Crowe also may have been tired after touring through the month of August 2000 with his rock group, Thirty Odd Foot of Grunts. The band got into a fracas in Austin, Texas, launching months of bad publicity. A documentary about the band, by the way, was shown at Sundance last January, but the film has since disappeared from mention.
But what's kind of interesting -- and everyone should remember these things -- is how these Hollywood "friendships" flare up in the press and then die. Crowe said at the time of the 2000 Golden Globes that he called Foster up and said he needed a date for the awards.
Untrue.
They were negotiating Flora Plum and it seemed like good publicity at the time. All through the spring, the tabloids went wild with Foster/Crowe stories, all undenied by publicists who anticipated the pair would make Plum in the fall. When the movie was cancelled, the stories ended abruptly.
Hmmm ... does that sound familiar?
I think The Emperor's Club opens today somewhere, but who knows, really? Very little has been made of this Dead Poets Society meets Mr. Holland's Opus for 2002 by Warner Bros.
I saw the film the other day at a mass screening for miscellaneous press people. Kevin Kline is good -- he always is -- but the rest of the movie was torture.
Kline, who is very funny in real life, told me a couple of months ago he calls the film "The Emperor's Club Sandwich." The reason? "Ethan Canin, who wrote the novella, called his book The Palace Thief," Kline said. "Warner Brothers changed the name, making it all the more confusing because Canin has another book called Emperor of the Air."
I swear, I sat through this thing the other night and I can't remember anyone referring to anything as "the Emperor's Club" in the movie. It must be a reference to Kline's history class in the story, but they could have also called it "Toga, Toga, Toga" and gotten away with it if that was the reasoning.

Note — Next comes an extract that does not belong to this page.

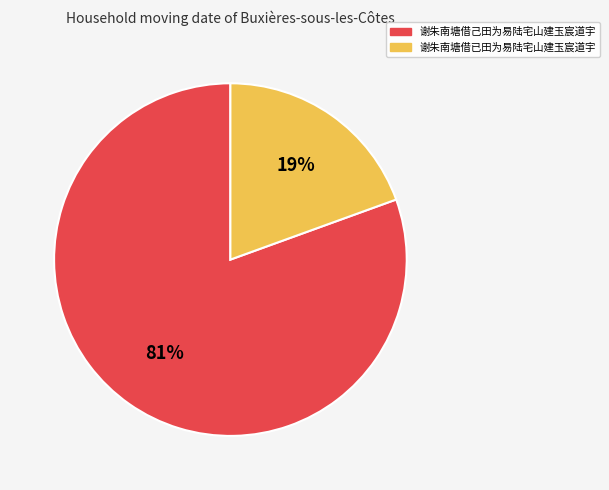

To the nearest percent, what portion does 谢朱南塘借己田为易陆宅山建玉宸道宇 represent?

81%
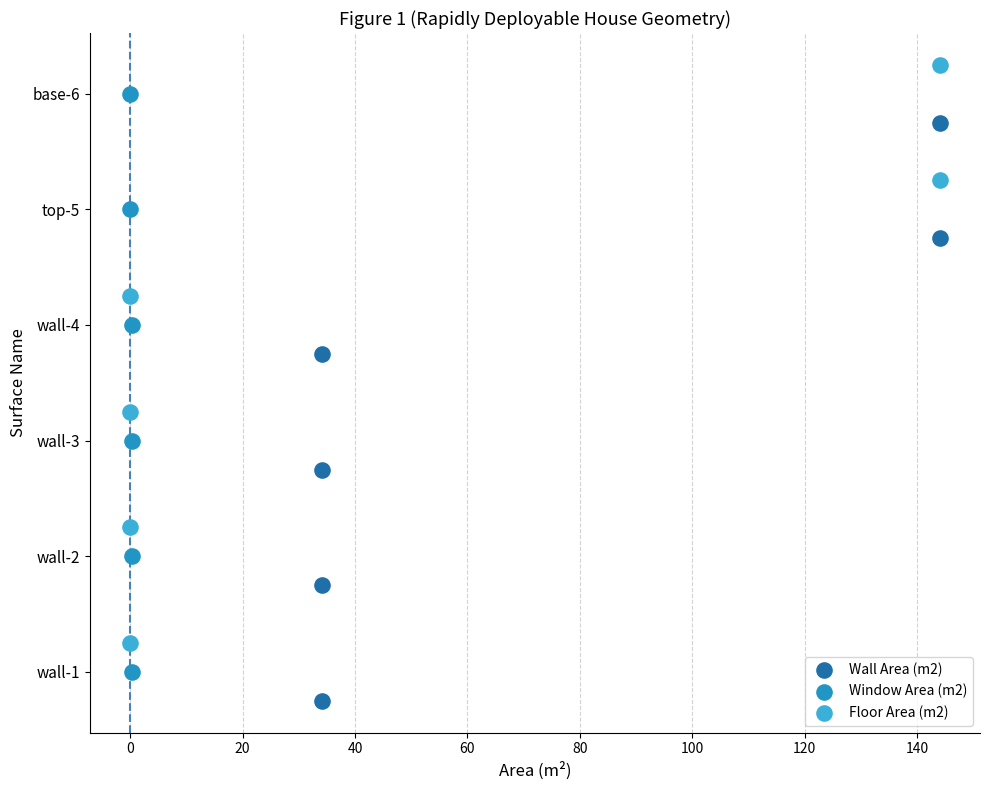

What are all the series names shown in the legend?

Wall Area (m2), Window Area (m2), Floor Area (m2)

As for the film's script: Why would anyone in a development office read this screenplay and want to produce it? Poor Mr. Hundert, the beloved teacher played by Kline, seems like a sexless dullard who has little personality and almost no connection to the world.
Also, the film supposedly takes place in the 1970s, but unlike another Kline film, The Ice Storm, which precisely recounts every iota of detail from that decade, Club could be taking place in any time or no time.
Jacko Baby Dangle Has Precedent
A source close to the Jackson family and familiar with R&B history pointed something interesting out to me yesterday.
"Michael's dangling of the baby reminds me of the famous story about Jackie Wilson and his infamous manager Nat Tarnopol. Tarnopol had his goons hold Wilson by his ankles out a hotel window until he agreed to do certain things Nat wanted."
Both Tarnopol and Wilson are long dead, but the story is widely chronicled. "Michael's father, Joe Jackson, knew this kind of behavior. I'm not surprised it's surfaced in Michael's world. God only knows what he was put through as a child."
In fact, we wrote in this space the other day that Joe Jackson used to lock Michael in a closet when the Jackson 5 was on tour to keep him "focused," says our source.
The question now is will Santa Barbara authorities -- seeing this episode played out by Michael in Berlin -- investigate him as a fit parent when he returns to his home in their county.
Back on Nov. 22 this column managed to get the dates wrong for Russell Crowe's Gladiator Oscar nomination and award. The dates should have been Feb. 13 and March 25, 2001. Also, somewhere in the transmission I didn't make it clear that the enormous success of Gladiator drove Crowe's price higher in Hollywood at the time Flora Plum was going into production.. Just so that no one is confused.